The exact base rejects the same large Keras 3 shape with max_file_read_size_exceeded and exit 2. This PR therefore changes a fail-closed result into a clean false negative on loader-consumed paths.

This validates the newest live P1 thread, “Scan all Keras 3 vars roots before lifting size cap.” It is not fixed at the requested head.

Required fix: derive all proven Keras 3 loader-consumed saveable roots under a bounded ownership strategy, at minimum root /vars and /optimizer/vars, and test ExternalLink, external storage, external VDS, same-file VDS, mixed VDS, truncation, and clean controls for each independently reachable root.

P1 — Oversized name metadata remains native-memory-unbounded

Affected control: modelaudit/scanners/keras_h5_scanner.py:1075-1115.

Commit f9444f6 correctly avoids attrs[name] and Python list conversion after the dataspace/storage checks. However, the helper first performs attribute membership and attrs.get_id. With dense fixed-width attributes, the native HDF5/h5py layer allocates memory proportional to the encoded attribute before the code can reject its point count or storage size.

Exact-head isolated subprocess measurements for valid HDF5 files sparsely inflated to 536,871,936 bytes:

layer_names elements	Encoded attribute bytes	Exact-head max RSS
500,000	16,000,000	107,921,408
1,000,000	32,000,000	140,296,192
2,000,000	64,000,000	203,456,512
4,000,000	128,000,000	330,956,800

For the 64 MiB attribute, exact base stayed at 75,464,704 bytes because it rejected before h5py metadata access; exact head reached 202,866,688 bytes. A component probe placed h5py.File open near 39 MiB but attribute membership/get-id near 167 MiB, proving the residual growth occurs before Python decoding.

The scan now returns inconclusive rather than materializing the full Python array, which is an improvement, but a sufficiently large attribute can still OOM a worker. The production behavior is not bounded by the advertised 10 MiB/4,096-item limits.

The added regression at tests/scanners/test_keras_h5_scanner.py:980-1015 uses a tiny two-element attribute and monkeypatches AttributeManager.getitem. It proves only that Python-level conversion is skipped; it cannot detect native allocation during membership/get_id.

This prior P1 blocker is partially addressed but remains merge-blocking.

Required fix: retain a conservative cap, inspect risky HDF5 parsing in a hard memory-limited subprocess, or add a pre-h5py mechanism that can reject oversized attribute storage without opening it through the allocating native path. Add a real dense-attribute RSS/memory-limit regression.

P2 — Same-file VDS is falsely reported as CVE-2026-1669

Affected control: modelaudit/scanners/keras_h5_scanner.py:1271-1313.

record_virtual_dataset_sources increments external_reference_count for every virtual dataset before checking source filenames.
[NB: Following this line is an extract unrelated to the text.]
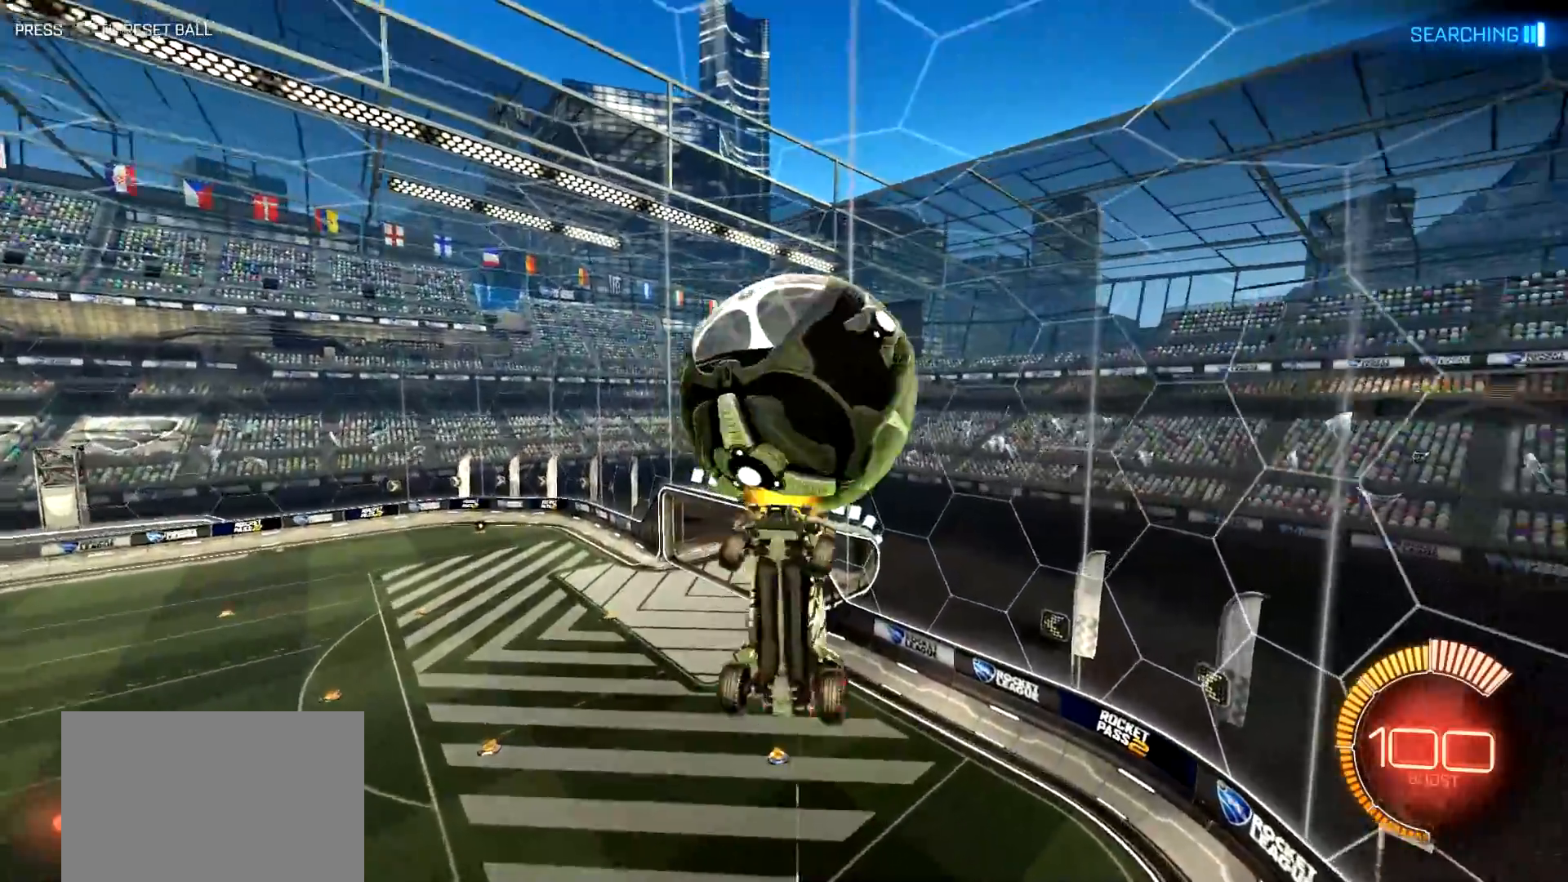
{"buttons": [], "left_stick": "up-right", "right_stick": "center", "events": [[50, "CIRCLE", "down"], [133, "left_stick", "center"], [267, "CIRCLE", "up"], [267, "R1", "up"], [283, "left_stick", "down-right"], [500, "left_stick", "up-right"]]}
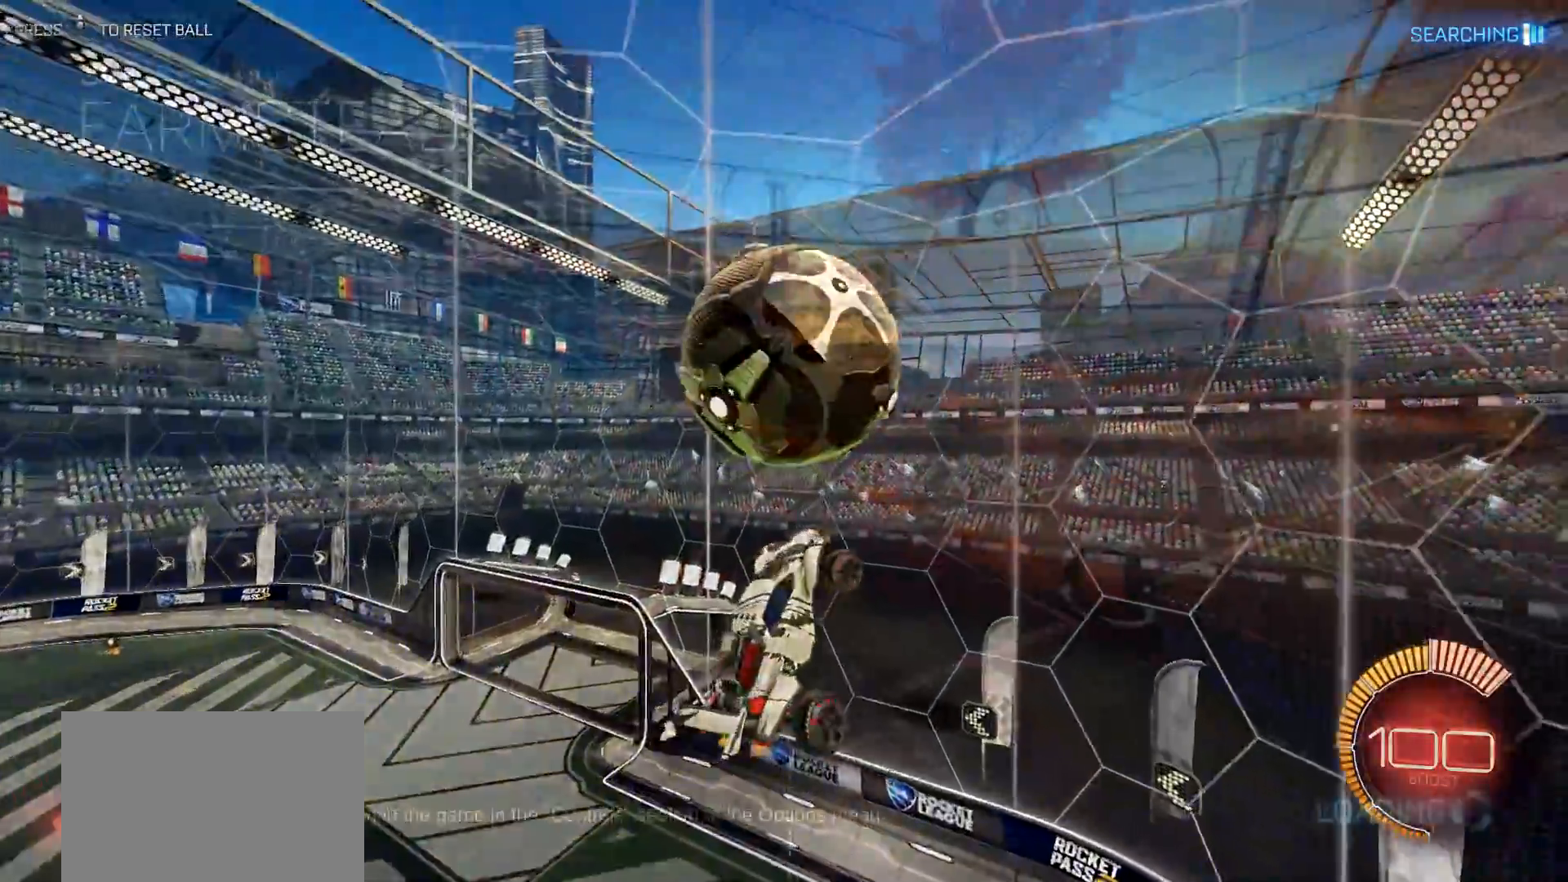
{"buttons": [], "left_stick": "center", "right_stick": "center", "events": [[17, "left_stick", "center"], [84, "CIRCLE", "down"], [250, "left_stick", "down-right"], [334, "left_stick", "center"], [401, "CIRCLE", "up"]]}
HDF5 filename . means the virtual source is in the same file and does not cross the external-file boundary.

A 536,871,936-byte Keras HDF5 with model_weights/dense/kernel mapped to VirtualSource(".", "/source") produced:

one CVE-2026-1669 issue;
evidence identifying filename "." and path "/source";
aggregate exit 1.

An equivalent mapping to external.h5 also produced exit 1, as expected. The unchanged Keras ZIP implementation already has the correct distinction at modelaudit/scanners/keras_zip_scanner.py:3724-3727: it skips source_filename == "." before incrementing the external count.

This validates the newest live P2 thread, “Ignore same-file virtual dataset sources.”

Required fix: filter same-file VDS mappings before counting or reporting external sources, keep the dataset clean when all mappings are same-file, preserve external findings for mixed mappings, and fail closed if the bounded source walk cannot determine whether unvisited mappings are external.

P3 validation gap — pinned real Hugging Face QA is still incomplete

Affected tests: tests/scanners/test_keras_h5_scanner.py:1018-1055.

The XLM-R test is stronger than the prior head: it now asserts exact root keys, exact root attributes, bounded layer_names decoding, and layer_names == ["roberta"]. That closes the prior concern that a generic HDF5 pass alone could satisfy the test.

Two requested pieces are still absent at exact head:

no immutable SHA-256/Xet digest assertion exists for the downloaded XLM-R artifact;
there is no facebook/esm2_t33_650M_UR50D test anywhere in the file, despite the live PR request and a connector comment claiming that it was added.

The connector comment references commit 7290161f9927df61c2422d6992ac3c6cb66dee66, but that commit is not in the exact four-commit PR head. The current branch contains only e8da917, 9ece3b1, f9444f6, and 14c0248.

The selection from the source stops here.